Since I've just updated the Fuji's firmware which stops the chattering aperture blades and since there is a suggestion that if you press your finger firmly through the shutter button the cameras AF is quicker, I decided to give it a try with the camera plus 35mm f/1.4 lens.
My frustration with the camera is that it isn't consistent. When it did work quickly and when I wanted it to, like the shot above, I got the picture I wanted, But too often it dithered about, and sometimes wouldn't take a picture at all, so I missed a lot as well.
When there is time to think about whats going on, its fine. I changed location later on, to a less crowded environment and it was much less problematic.
To be honest, I did enjoy my first attempt at this style of photography enormously. I discovered that I had more "bottle" than I thought I would and the people watching and anticipation involved was quite exhilarating. However, I'm not sure that I'd use the Fuji again. I've resolved to try this more often, and I'm taking the OM-D next time.

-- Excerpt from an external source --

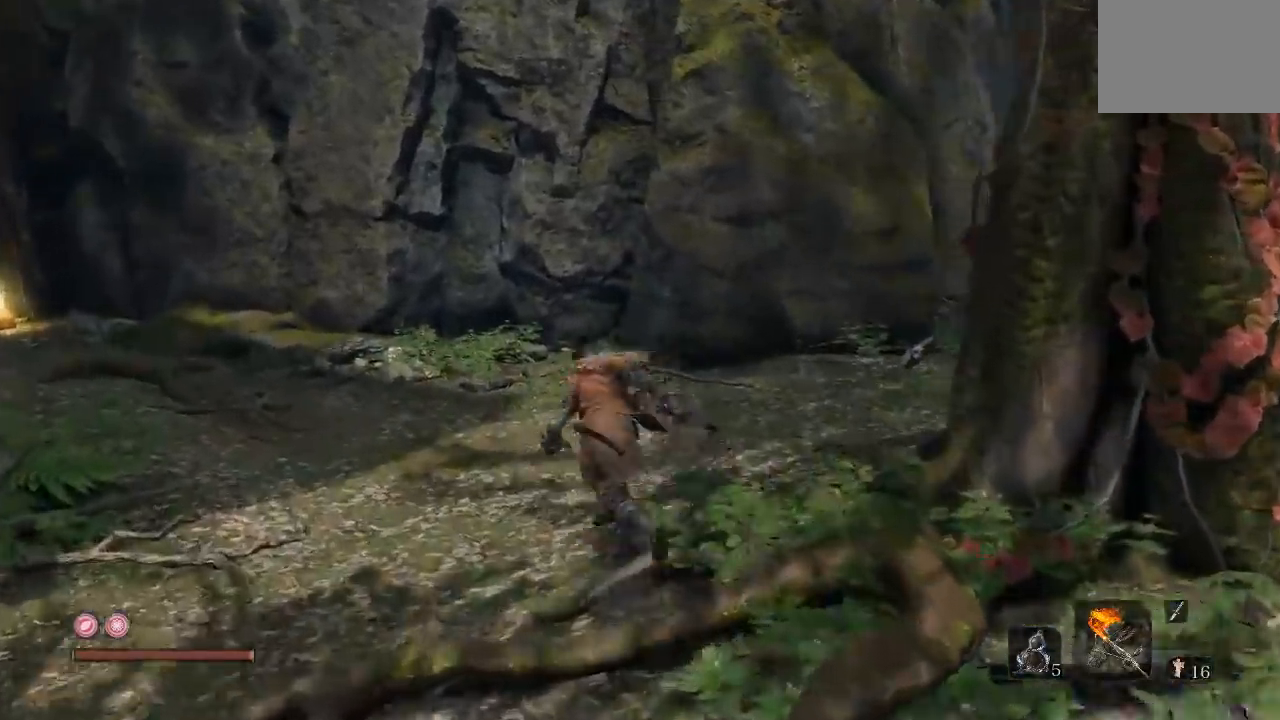
{"buttons": ["B"], "left_stick": "up", "right_stick": "left", "button_events": []}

So, I can't say that I recommend the Fuji X-Pro 1 for fast reaction photography in a crowded constantly changing environment. Try as I might, I couldn't get it to do what I wanted, and I tried virtually everything to see if I could get it quicker, but failed. There was no question that the quality was incredible, Most of these pictures are blow-ups from images shot at ISO 800 and you see the quality for yourselves.
I'm going back to using it as a landscape / location camera with manual focus lenses, as that is where it seems to excel. I was editing some images I took a while ago with it yesterday, and there was a wonderful quality to the images. I had taken them with my Voigtlaner 35mm f/1.2 Nokton lens, which after a lot of experimentation seems to give the beat results. However the disadvantage of this combination is that it weighs close to a Kilogram.
For my next foray onto the streets I will try the OM-D and I'd also like to give my NEX-cameras a go. When I do I'll see if that improves things.